Key Financial Ratios and Metrics

Profitability Ratios

  • Gross Margin: (Revenue - COGS) / Revenue
  • EBITDA Margin: EBITDA / Revenue
  • ROE: Net Income / Average Shareholders' Equity
  • ROIC: NOPAT / Average Invested Capital

Leverage and Coverage

  • Debt/EBITDA: Total Debt / LTM EBITDA
  • Interest Coverage: EBITDA / Interest Expense
  • Debt Service Coverage: (EBITDA - Capex - Taxes) / (Interest + Principal)

Valuation Multiples

  • EV/Revenue: Enterprise Value / Revenue
  • EV/EBITDA: Enterprise Value / EBITDA
  • P/E Ratio: Price per Share / Earnings per Share

Scenario Analysis Framework

Three-Case Analysis

  1. Base Case: Most likely scenario with reasonable assumptions
  2. Upside Case: Optimistic scenario (typically 75th percentile outcomes)
  3. Downside Case: Conservative scenario (typically 25th percentile outcomes)

Sensitivity Analysis

  • Key Variables: Revenue growth, margins, WACC, terminal growth
  • Data Tables: Two-variable sensitivity (e.g., growth rate vs.

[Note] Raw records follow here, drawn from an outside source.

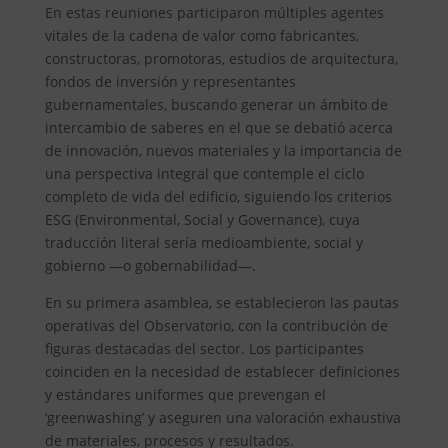
En estas reuniones participaron múltiples agentes
vitales de la cadena de valor como fabricantes,
constructoras, promotoras, estudios de arquitectura,
fondos de inversión y representantes
gubernamentales, buscando generar un ámbito de
intercambio de saberes en el que se debatió acerca
de innovación, nuevos materiales y la importancia de
una perspectiva integral que contemple el ciclo
completo de vida del edificio, siguiendo los criterios
ESG (Environmental, Social y Governance), cuya
traducción literal sería medioambiente, social y
gobierno ―o gobernabilidad―.
En su primera asamblea, se establecieron las pautas
operativas del Observatorio, con la contribución de
figuras destacadas del sector. Los participantes
coinciden en la necesidad de establecer definiciones
y estándares uniformes que prevengan el
‘greenwashing’ y aseguren una valoración exhaustiva
de materiales, procesos y resultados.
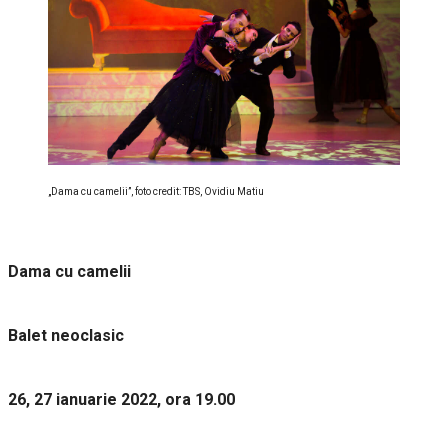
„Dama cu camelii”, foto credit: TBS, Ovidiu Matiu
Dama cu camelii
Balet neoclasic
26, 27 ianuarie 2022, ora 19.00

WACC)
  • Tornado Charts: Rank variables by impact on valuation

Model Validation and Testing

Balance Sheet Checks

// Balance check
=IF(ABS(TotalAssets-(TotalLiabilities+TotalEquity))<0.01,"BALANCED","ERROR")

// Cash flow check
=IF(ABS(BeginningCash+NetCashFlow-EndingCash)<0.01,"CORRECT","ERROR")

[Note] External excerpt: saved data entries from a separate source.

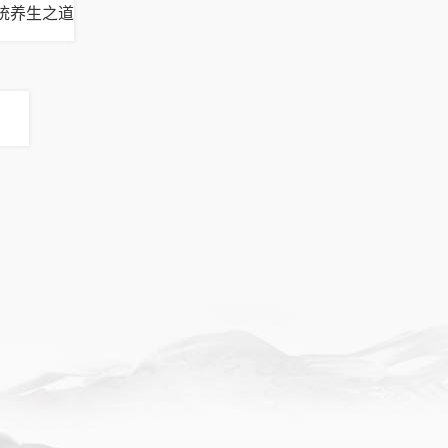
统养生之道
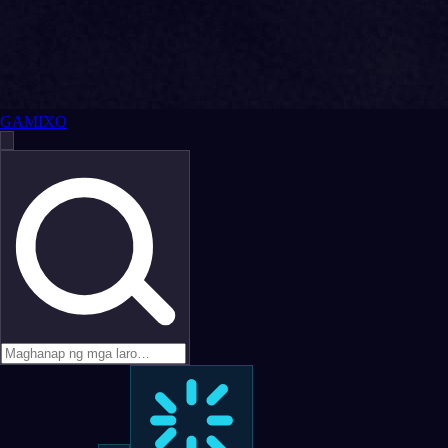
GAMIXO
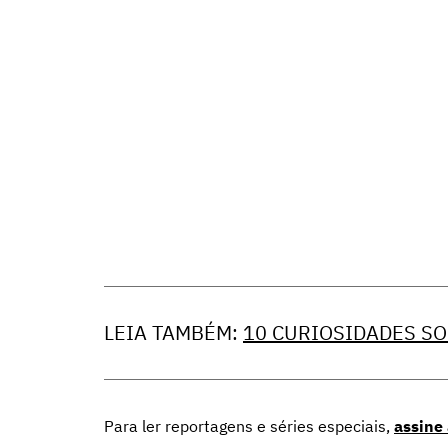
LEIA TAMBÉM:
10 CURIOSIDADES SO
Para ler reportagens e séries especiais,
assine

// Equity rollforward check
=IF(ABS(BeginEquity+NetIncome-Dividends-EndEquity)<0.01,"CORRECT","ERROR")

Reasonableness Tests

  • Revenue growth consistent with industry/economic conditions
  • Margins within historical ranges and peer benchmarks
  • Working capital changes align with business model
  • Capex sufficient to support revenue growth
  • Debt levels sustainable given cash generation

Advanced Modeling Techniques

LBO Model Structure

  • Sources & Uses of funds
  • Debt sizing and paydown schedule
  • Management equity participation
  • IRR and cash-on-cash returns

Sum-of-the-Parts Valuation

  • Separate business segments
  • Different multiples/growth rates per segment
  • Holding company discount
  • Synergy quantification

Option Valuation Integration

  • Real options for expansion/abandonment
  • Convertible securities modeling
  • Warrant dilution calculations

Always maintain model flexibility, document assumptions clearly, and provide comprehensive output summaries that enable effective decision-making and stakeholder communication.